Em dezembro de 1945, enfrentamos Evandro Lins e Silva que em parecer divulgado na imprensa havia atacado crupiês e carteadores, não poupando os demais empregados dos cassinos e casas de jogos.
Na época, Evandro tinha 33 anos e prosseguia na carreira jurídica que o levaria em 1961 ao cargo de procurador-geral da República; em 1962 a chefe da Casa Civil da Presidência da República; em 1963 a ministro do Exterior e ao Supremo Tribunal Federal, onde permaneceu até 13 de novembro de 1968, quando foi aposentado pelo Ato Institucional n°5.
Na ata da reunião da diretoria do Sindicato, em 14 de dezembro de 1945, está a íntegra da carta com a resposta de Raymundo Nonato ao parecer de Evandro Lins e Silva.
A veemente reação foi também publicada na imprensa, provocando intensa repercussão. Eis a transcrição da carta do nosso 1º secretário:
“Foi estarrecido que li no Correio da Manhã, de 9 do corrente, vosso parecer apresentado à Comissão de Legislação Geral do Instituto dos Advogados com referência ao funcionamento dos cassinos e consequente amparo aos que nesses estabelecimentos usufruem o necessário para sua subsistência e manutenção de suas famílias”.
Não desejo modificar o vosso ponto de vista com referência ao fato nem ao menos tem, esta carta, outra finalidade a não ser a de contestar dois infelizes trechos de vosso parecer, que abaixo transcrevo:
“Em todos os lugares do mundo o jogo é proibido, exceção feita em alguns países para as estações climatéricas e, assim mesmo, com inúmeras restrições”.
Não é possível, portanto, argumentar-se com a necessidade das casas de jogo para dar ocupação a garçons, artistas, cozinheiros etc. O trabalho honrado dessas pessoas não se deve nivelar ao trabalho ilícito de ‘croupiers’ e carteadores. A comparação é até injuriosa e deprimente.
O problema das contribuições aos Institutos de Previdência Social, e as garantias decorrentes da legislação trabalhista, pode ser resolvido com a maior simplicidade.

● ● ● ● ●

_Tarefa_: Reescreva o trecho da página que começa em "Não desejo modificar" e segue até "a maior simplicidade.", trocando "garçons" por "músicos".

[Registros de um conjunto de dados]
● ● ● ● ●

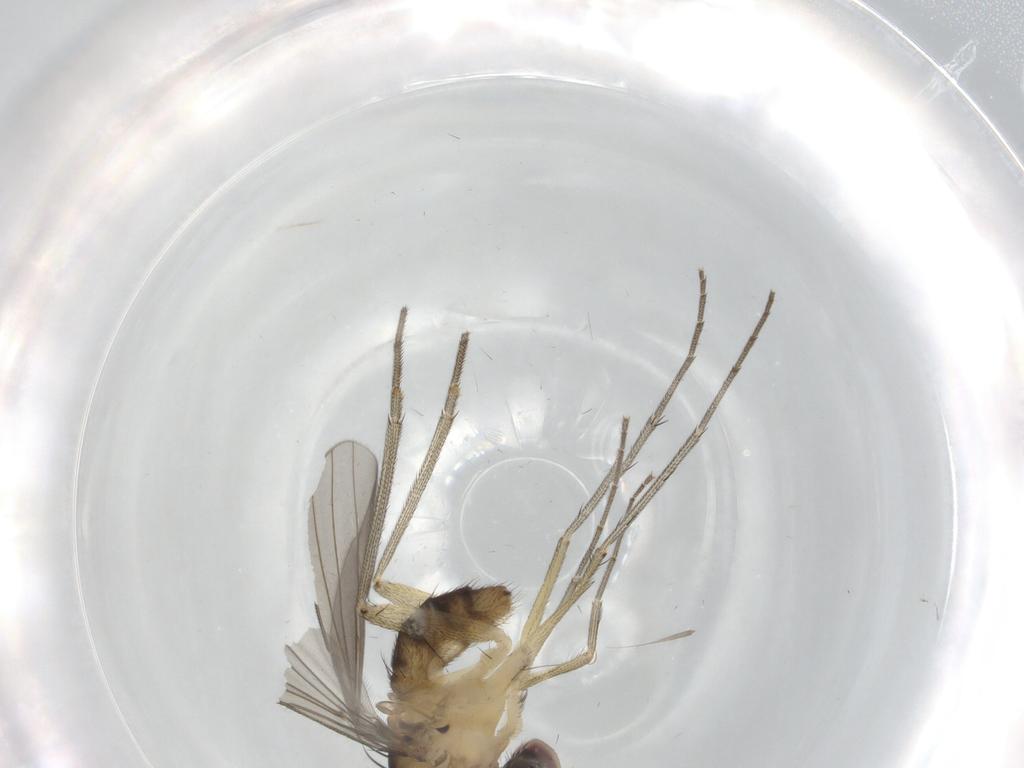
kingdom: Animalia
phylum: Arthropoda
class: Insecta
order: Diptera
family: Dolichopodidae
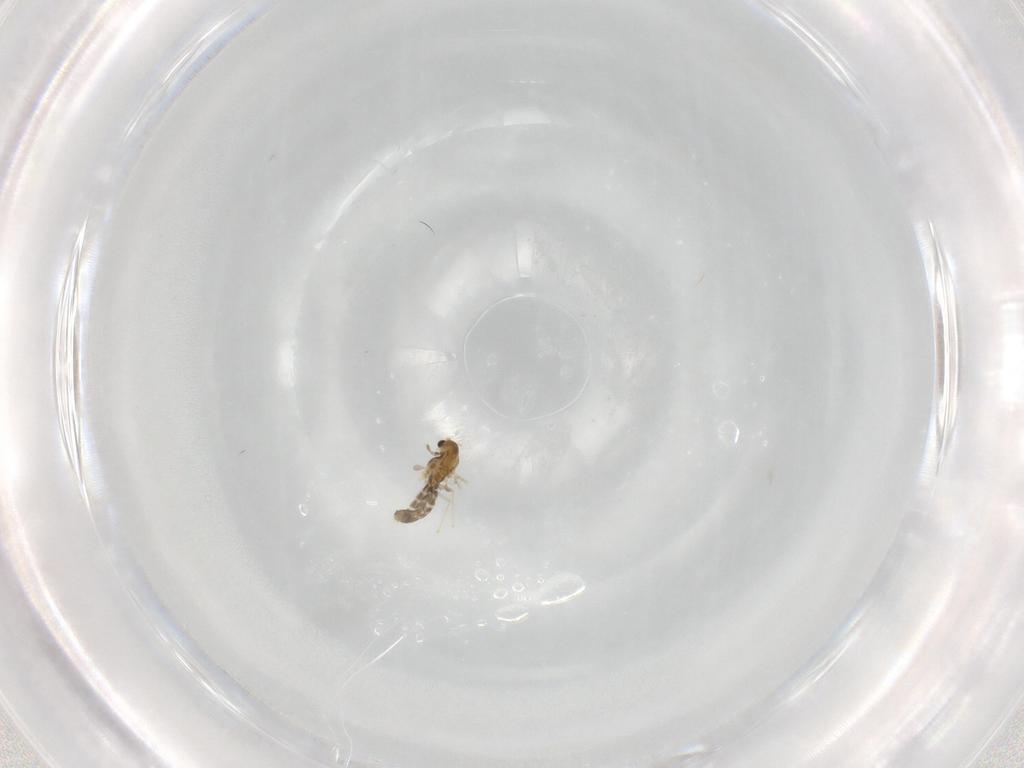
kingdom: Animalia
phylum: Arthropoda
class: Insecta
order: Diptera
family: Chironomidae
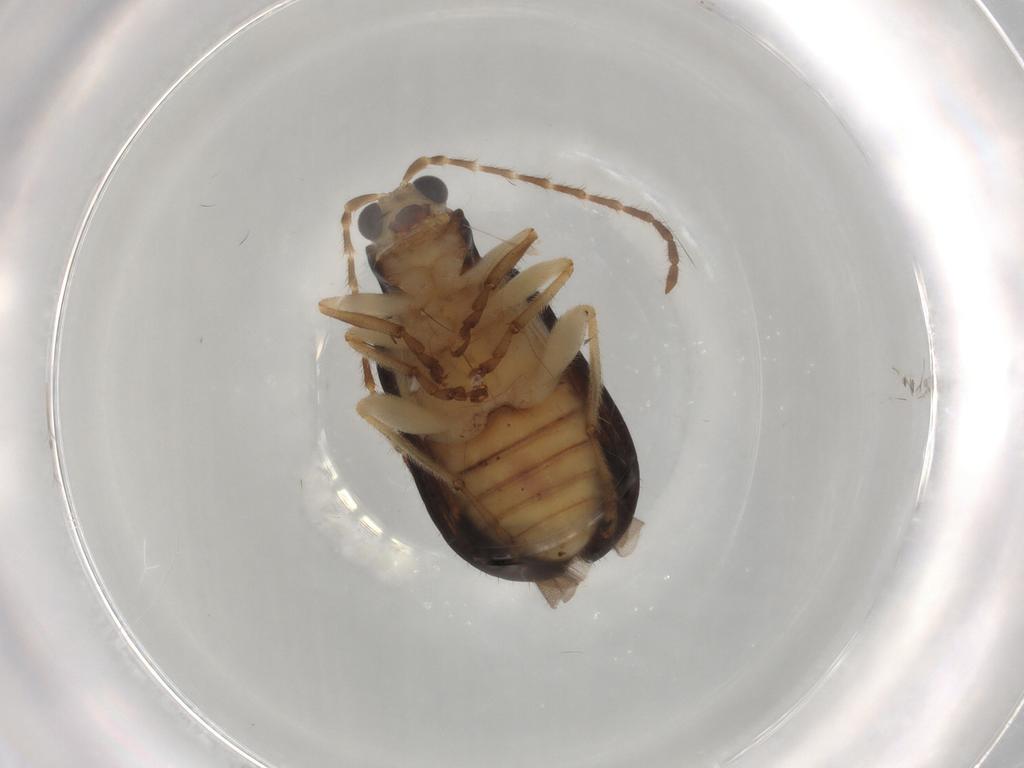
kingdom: Animalia
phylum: Arthropoda
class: Insecta
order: Coleoptera
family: Chrysomelidae
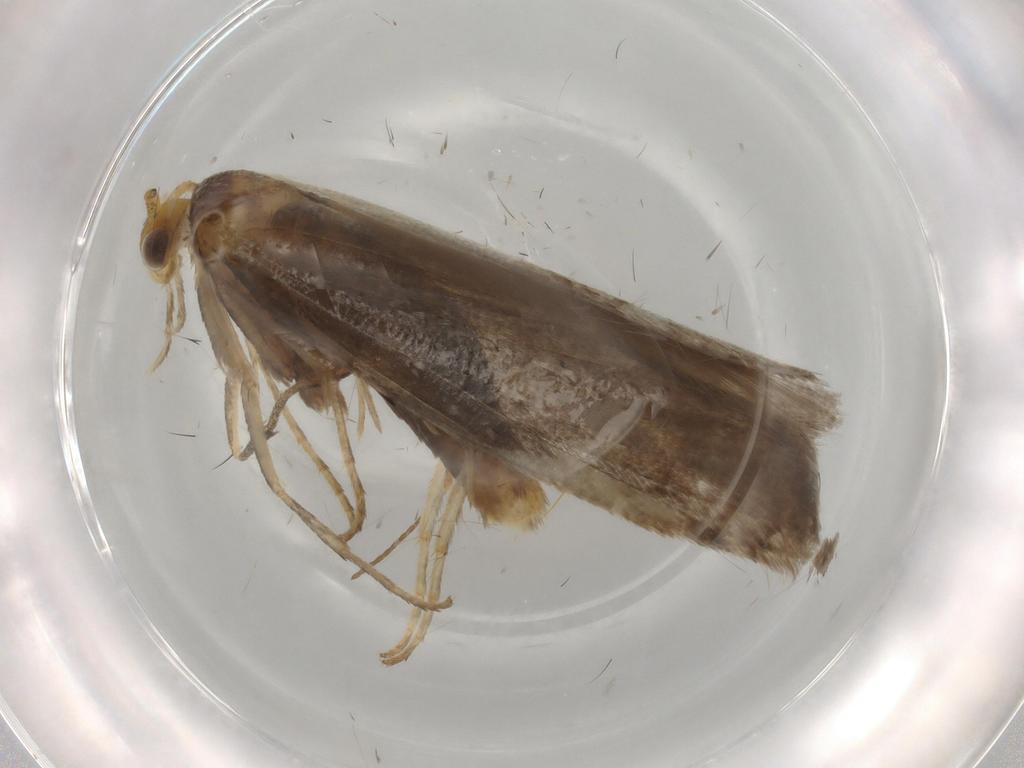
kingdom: Animalia
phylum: Arthropoda
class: Insecta
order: Lepidoptera
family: Argyresthiidae
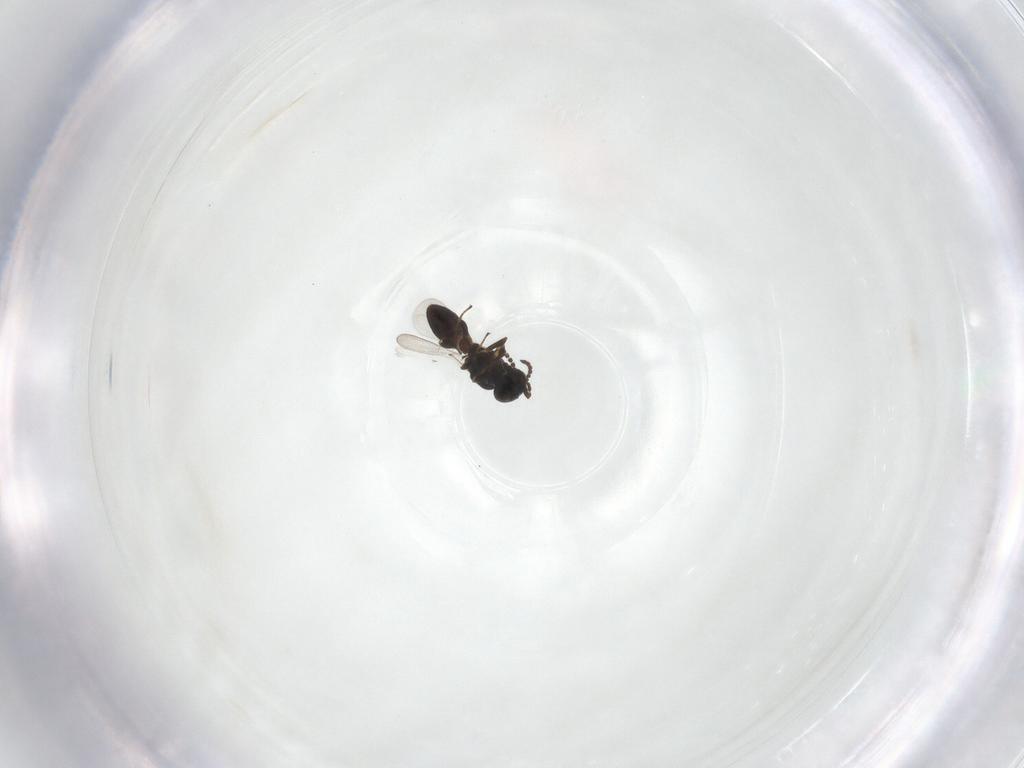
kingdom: Animalia
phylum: Arthropoda
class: Insecta
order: Hymenoptera
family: Platygastridae
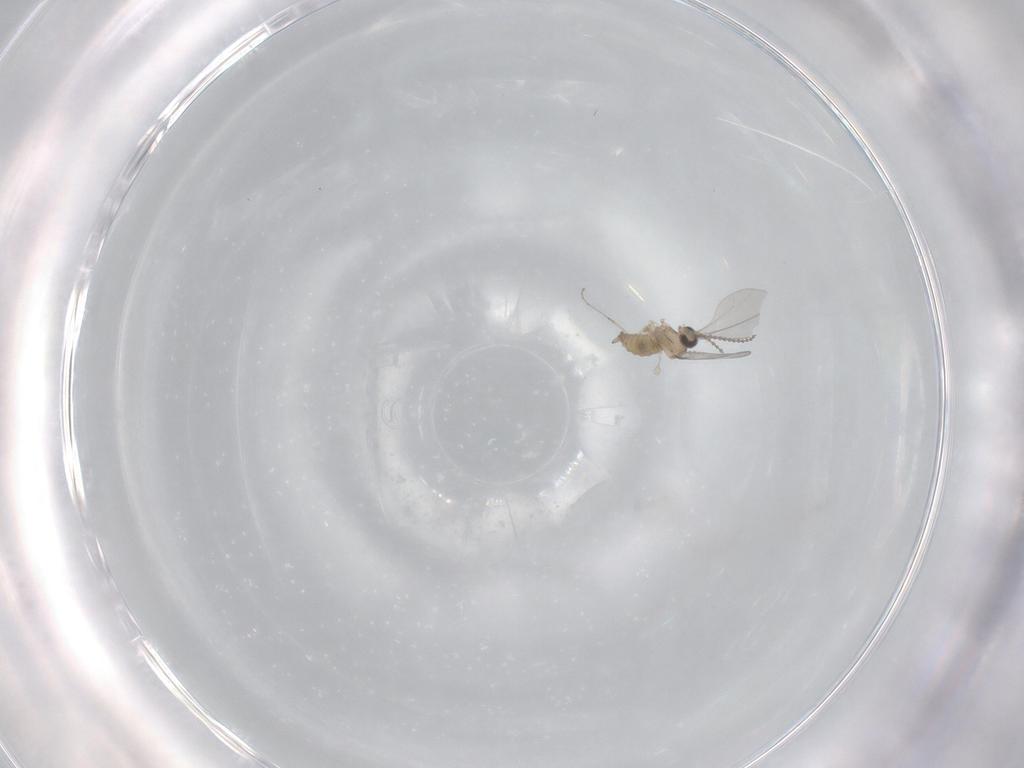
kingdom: Animalia
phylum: Arthropoda
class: Insecta
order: Diptera
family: Cecidomyiidae
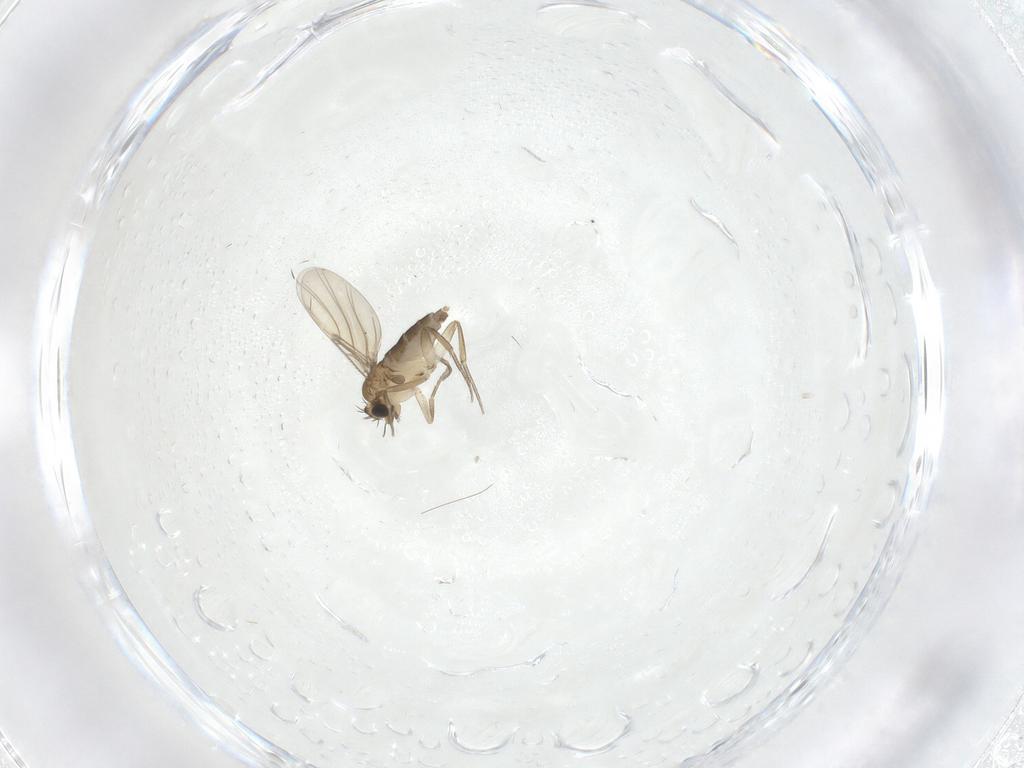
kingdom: Animalia
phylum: Arthropoda
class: Insecta
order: Diptera
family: Phoridae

● ● ● ● ●

_Resposta esperada_:
Não desejo modificar o vosso ponto de vista com referência ao fato nem ao menos tem, esta carta, outra finalidade a não ser a de contestar dois infelizes trechos de vosso parecer, que abaixo transcrevo:
“Em todos os lugares do mundo o jogo é proibido, exceção feita em alguns países para as estações climatéricas e, assim mesmo, com inúmeras restrições”.
Não é possível, portanto, argumentar-se com a necessidade das casas de jogo para dar ocupação a músicos, artistas, cozinheiros etc. O trabalho honrado dessas pessoas não se deve nivelar ao trabalho ilícito de ‘croupiers’ e carteadores. A comparação é até injuriosa e deprimente.
O problema das contribuições aos Institutos de Previdência Social, e as garantias decorrentes da legislação trabalhista, pode ser resolvido com a maior simplicidade.